== Entries shown

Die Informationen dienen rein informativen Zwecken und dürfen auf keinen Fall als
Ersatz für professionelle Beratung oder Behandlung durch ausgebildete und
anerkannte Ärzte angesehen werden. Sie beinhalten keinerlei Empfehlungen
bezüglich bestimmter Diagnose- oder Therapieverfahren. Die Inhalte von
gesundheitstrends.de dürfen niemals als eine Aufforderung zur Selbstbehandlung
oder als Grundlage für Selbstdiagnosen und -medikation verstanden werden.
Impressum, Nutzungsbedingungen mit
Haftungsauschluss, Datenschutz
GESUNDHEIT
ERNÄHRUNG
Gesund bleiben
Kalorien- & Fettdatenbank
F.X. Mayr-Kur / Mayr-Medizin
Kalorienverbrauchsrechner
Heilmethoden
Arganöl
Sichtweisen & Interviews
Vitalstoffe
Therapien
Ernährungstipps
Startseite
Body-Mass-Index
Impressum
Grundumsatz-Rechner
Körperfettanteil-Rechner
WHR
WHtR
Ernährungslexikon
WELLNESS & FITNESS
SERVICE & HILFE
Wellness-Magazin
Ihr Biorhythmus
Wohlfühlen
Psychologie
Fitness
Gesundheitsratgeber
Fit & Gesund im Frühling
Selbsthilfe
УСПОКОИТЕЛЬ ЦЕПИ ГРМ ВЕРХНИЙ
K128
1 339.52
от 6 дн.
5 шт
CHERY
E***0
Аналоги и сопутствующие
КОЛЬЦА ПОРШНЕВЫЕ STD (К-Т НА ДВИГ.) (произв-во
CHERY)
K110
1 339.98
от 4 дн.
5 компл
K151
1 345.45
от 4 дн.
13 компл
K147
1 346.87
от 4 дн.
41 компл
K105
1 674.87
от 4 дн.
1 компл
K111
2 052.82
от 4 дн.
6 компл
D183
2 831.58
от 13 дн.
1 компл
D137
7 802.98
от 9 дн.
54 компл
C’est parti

====

» **Your task**: How many lines of the records contain the word "компл"? Reply with the number and nothing else.

» **Written answer**: 7